April 28, 2003
SECRETARY MARTINEZ PARTICIPATES IN RIBBON CUTTING CEREMONY FOR BRADENTON HOPE VI DEVELOPMENT AND ANNOUNCES NEW HOPE VI GRANT
Additional $1.8 Million Grant to Transform Public Housing, Help Residents
BRADENTON, Fla. - Housing and Urban Development Secretary Mel Martinez joined Congresswoman Katherine Harris today at the new Bradenton Village mixed-income community to cut ribbon on the recently completed HOPE VI development and to announce the awarding of an additional $1.8 million HOPE VI Revitalization grant that will help Bradenton continue its redevelopment efforts in this community.
"Revitalizing distressed communities continues to be a priority of this administration," said Martinez at Bradenton Village. "This new development builds on the city's strong commitment to affordable housing for Bradenton families."
"Bradenton Village provides an extraordinary testament to the Bradenton community's determined efforts to extend quality, affordable housing to every resident," Harris said. "Moreover, it demonstrates the Bush Administration's unshakeable commitment to the revitalization of public housing."
The Housing Authority of the City of Bradenton (HACB) received a $21.5 million HOPE VI grant in 1999 to revitalize the Roger's Garden and Roger's Addition public housing development. The first phase of the new Bradenton Village, completed in December 2002, includes 160 new units - 60 public housing units and 100 affordable housing units.

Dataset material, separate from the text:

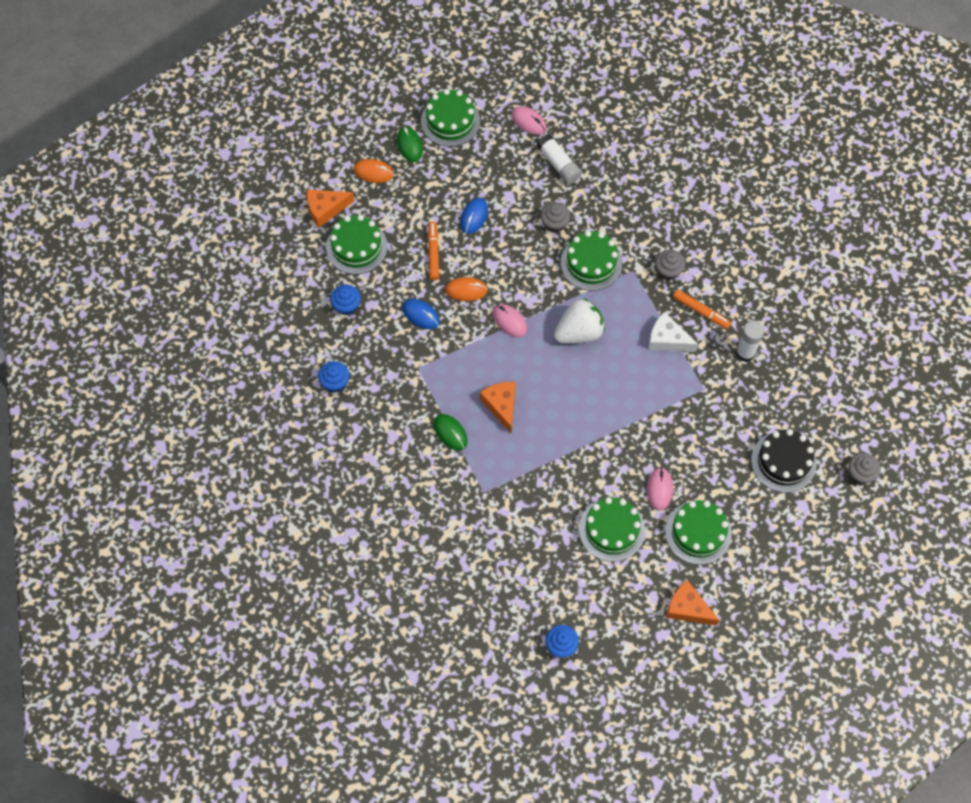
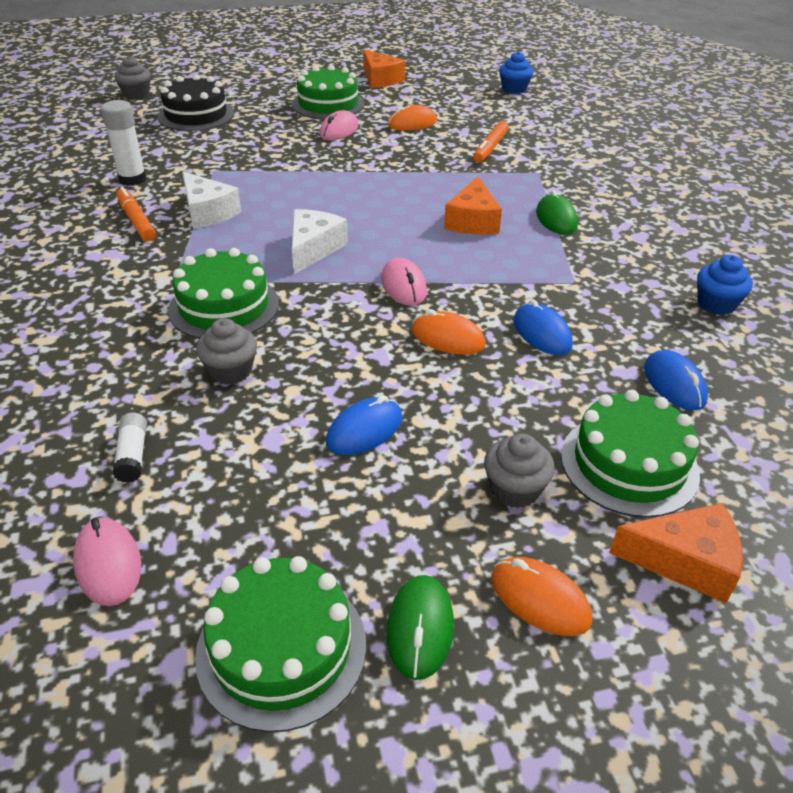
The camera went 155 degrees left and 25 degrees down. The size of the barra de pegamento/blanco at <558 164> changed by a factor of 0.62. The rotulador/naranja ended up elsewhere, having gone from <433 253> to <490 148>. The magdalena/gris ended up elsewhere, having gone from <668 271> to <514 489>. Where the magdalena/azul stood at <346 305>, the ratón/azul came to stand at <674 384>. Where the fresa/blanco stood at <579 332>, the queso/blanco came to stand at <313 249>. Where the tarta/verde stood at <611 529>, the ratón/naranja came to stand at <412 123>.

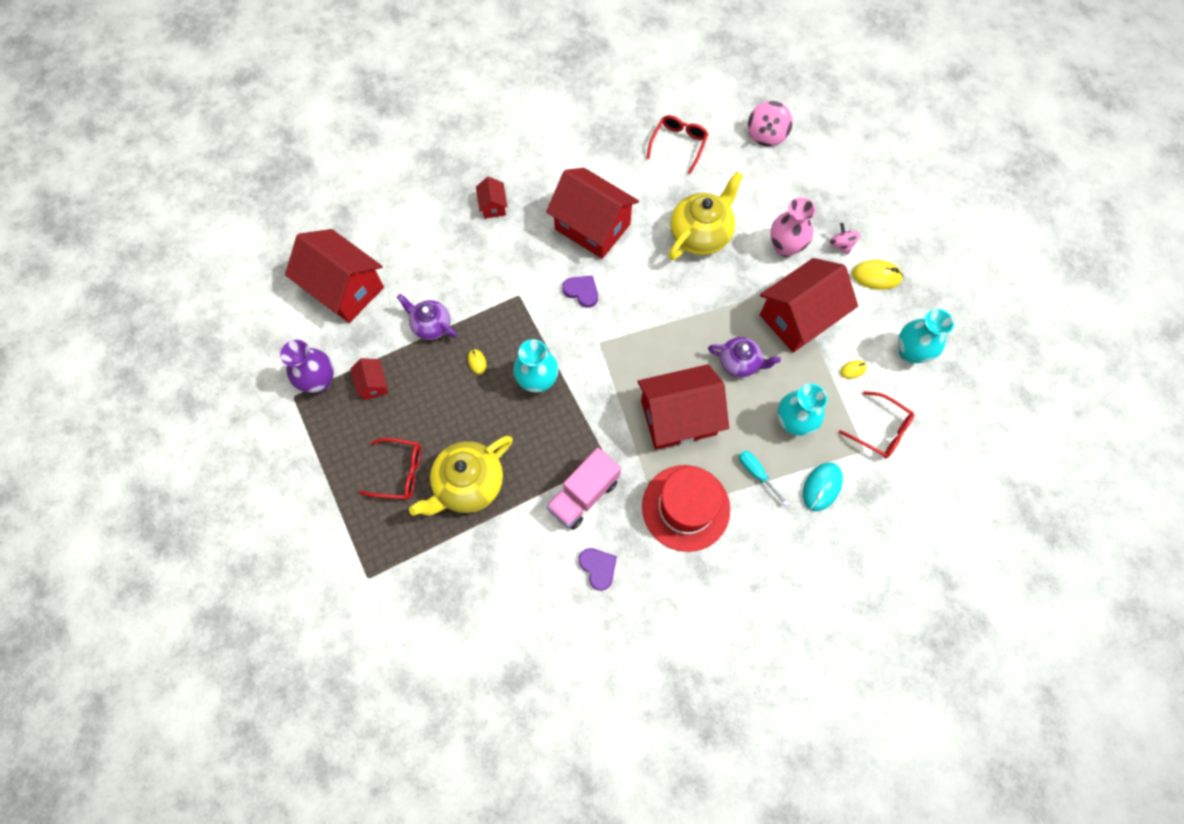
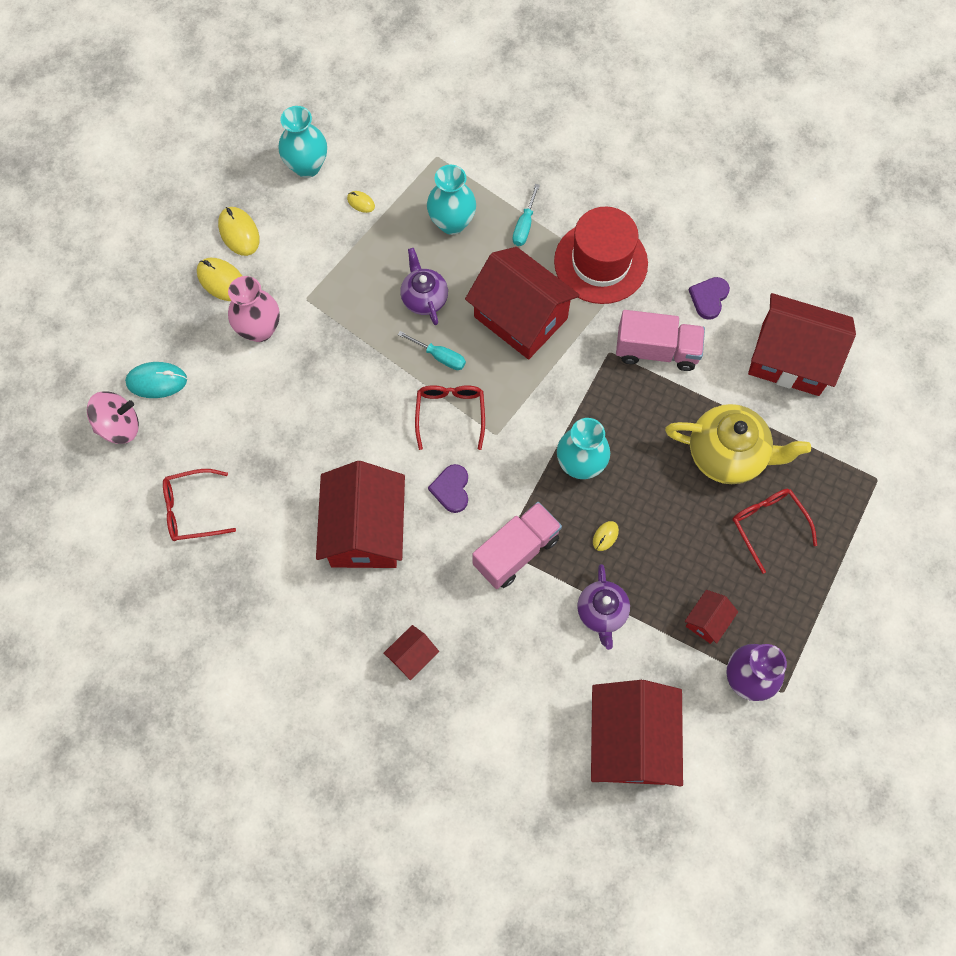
The camera went 125 degrees left and 0 degrees up. The second view lost the tetera/amarillo at <701 234>. Where the peonza/rosa stood at <841 245>, the ratón/amarillo came to stand at <222 281>. The casa/rojo ended up elsewhere, having gone from <799 317> to <790 359>. The gafas/rojo ended up elsewhere, having gone from <880 430> to <450 414>. The ratón/turquesa ended up elsewhere, having gone from <822 487> to <157 381>. The second view gained the destornillador/turquesa at <439 356>. The second view gained the camión/rosa at <516 551>.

Last month HACB was awarded its second HOPE VI grant for $1,822,456 to redevelop the Zoller public housing apartments. The funding will be used to demolish and replace the existing 19 housing units. In addition to replacing the existing units, an additional 11 affordable units will be constructed. There will also be a community center that will offer a variety of activities for the residents.
Bradenton was selected from a pool of 58 applications HUD received for the 2002 HOPE VI Revitalization funding. Cities were competitively selected with an emphasis on the effectiveness and project readiness of their public housing revitalization plans. HUD policy provides local housing authorities the flexibility to develop revitalization plans that meet their own special needs.
As part of today's award, HUD will pay relocation costs for residents being displaced by the revitalization effort. Relocated residents who meet program requirements will be given the opportunity to move back to the newly constructed units at the site. Alternatively, if residents choose not to return to public housing, they will be given vouchers to subsidize their rents in privately owned apartments. In addition, relocated residents receiving vouchers will be provided with the same job training and services offered to people living in the revitalized development.
HUD is the nation's housing agency committed to increasing homeownership, particularly among minorities, creating affordable housing opportunities for low-income Americans, supporting the homeless, elderly, people with disabilities and people living with AIDS. The Department also promotes economic and community development as well as enforces the nation's fair housing laws. More information about HUD and its programs is available on the Internet.